Whether you like it or not, your organization is not immune from the kind of scrutiny concerning organizational expenses that Wounded Warrior Project was slammed with in 2016. Here’s the key question organization leaders have to ask themselves, according to Lou Mezzina, retired partner at KPMG LLP: If that scrutiny comes, are you ready for it? During the session, “Expense Allocations and the New ASU” at the American Institute of Certified Public Accountants (AICPA) Not-For-Profit Conference in National Harbor, Md., Mezzina discussed “the overhead myth” and the need to properly document organization expenses. Mezzina opined that, given the differing complexity and level of staffing and working necessary to achieve missions from organization to organization, expense ratios are given too much focus. The problem with pivoting too far from organization expenses, he said, is that it hurts fundraisers who depend on being able to tell donors that “90 percent of contributions go to mission.”
With that all in mind, Mezzina recommends being both cognizant of a general public preference for programmatic spending over fundraising and general spending and to be prepared to support organizational expense allocations with proper documentation. The 2016 AICPA Audit Guide states that activities not identifiable with a single program, fundraising activity, or membership development activity — but are indispensable to the existence of the organization — should be categorized as management and general activities. Mezzina likes that definition because it describes the underlying value of management and general expenses.

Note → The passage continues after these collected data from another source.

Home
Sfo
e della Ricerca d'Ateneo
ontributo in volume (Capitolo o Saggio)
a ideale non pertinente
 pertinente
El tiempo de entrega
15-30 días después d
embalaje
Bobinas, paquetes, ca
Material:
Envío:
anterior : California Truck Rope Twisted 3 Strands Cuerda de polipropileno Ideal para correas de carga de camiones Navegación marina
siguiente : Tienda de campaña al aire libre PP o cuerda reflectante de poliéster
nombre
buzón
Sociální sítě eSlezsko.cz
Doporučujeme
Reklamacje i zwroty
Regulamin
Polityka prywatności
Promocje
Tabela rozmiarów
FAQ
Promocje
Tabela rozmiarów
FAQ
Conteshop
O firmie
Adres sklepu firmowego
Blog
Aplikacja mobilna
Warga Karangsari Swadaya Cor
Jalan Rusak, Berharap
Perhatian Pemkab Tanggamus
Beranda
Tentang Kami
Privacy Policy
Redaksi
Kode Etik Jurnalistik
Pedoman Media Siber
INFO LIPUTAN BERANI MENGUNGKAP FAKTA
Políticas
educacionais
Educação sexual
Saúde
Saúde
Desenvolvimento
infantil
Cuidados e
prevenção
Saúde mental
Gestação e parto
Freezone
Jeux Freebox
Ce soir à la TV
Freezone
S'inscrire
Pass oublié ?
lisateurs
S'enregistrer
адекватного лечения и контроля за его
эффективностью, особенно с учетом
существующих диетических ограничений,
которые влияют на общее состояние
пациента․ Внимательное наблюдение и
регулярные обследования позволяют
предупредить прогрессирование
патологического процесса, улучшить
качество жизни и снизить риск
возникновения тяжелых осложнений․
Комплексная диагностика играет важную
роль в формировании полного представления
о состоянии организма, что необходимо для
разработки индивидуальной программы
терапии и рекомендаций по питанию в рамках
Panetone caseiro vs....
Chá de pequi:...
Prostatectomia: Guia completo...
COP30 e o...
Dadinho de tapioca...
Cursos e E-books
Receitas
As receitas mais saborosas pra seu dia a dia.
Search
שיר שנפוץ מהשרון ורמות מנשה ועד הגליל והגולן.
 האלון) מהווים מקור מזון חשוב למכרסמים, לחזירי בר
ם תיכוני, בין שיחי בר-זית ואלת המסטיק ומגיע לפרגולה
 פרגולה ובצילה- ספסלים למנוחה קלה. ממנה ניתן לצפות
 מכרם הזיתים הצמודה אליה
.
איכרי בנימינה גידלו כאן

The most recent Financial Accounting Standards Board (FASB) Accounting Standards Update (ASU) includes payroll on the list of management and general activities as well as human resources, the costs of which are traditionally not allocated to a specific program. “Supervising activities,” often interpreted liberally by organizations, has also become more granular, Mezzina said, recommending that organizations revisit “direct conduct and direct supervision” to ensure compliance.
Multiple example scenarios were discussed during the session. Among the key takeaways from Mezzina was ensuring the documentation and accuracy of information. For instance, if an expense is attributable to multiple programs, make sure that there is a reasonable basis to allocate the expense one way as opposed to another and refine as better information becomes available. Similarly, Mezzina referred to a client where when it came to where to allocate employee time and effort – staff estimate time spent on various tasks on a quarterly basis. There is a bias with such practices, he said, as staff know that program work sounds better than fundraising or management – so maybe 20 percent programmatic work turns into 30 or 40 percent.
- Additional questions and responses raised during the session included:
- Does an organization 100 percent funded by grants still have management and general expenses? Yes, according to Mezzina. The fact that the expenses are charged to a grant do not change its stripes.
- Where should communications costs go? The answer can vary depending on the work, according to Mezzina. An annual report, for instance can be a general management cost. It is also possible for communications to contribute to program-level and fundraising reporting.
- To what extent should an organization detail every line item? Use your own judgment. If your organization is preparing a 30-line matrix of expenses, stop what you are doing. Mezzina doesn’t see the need for a matrix greater than 10 or 12 lines.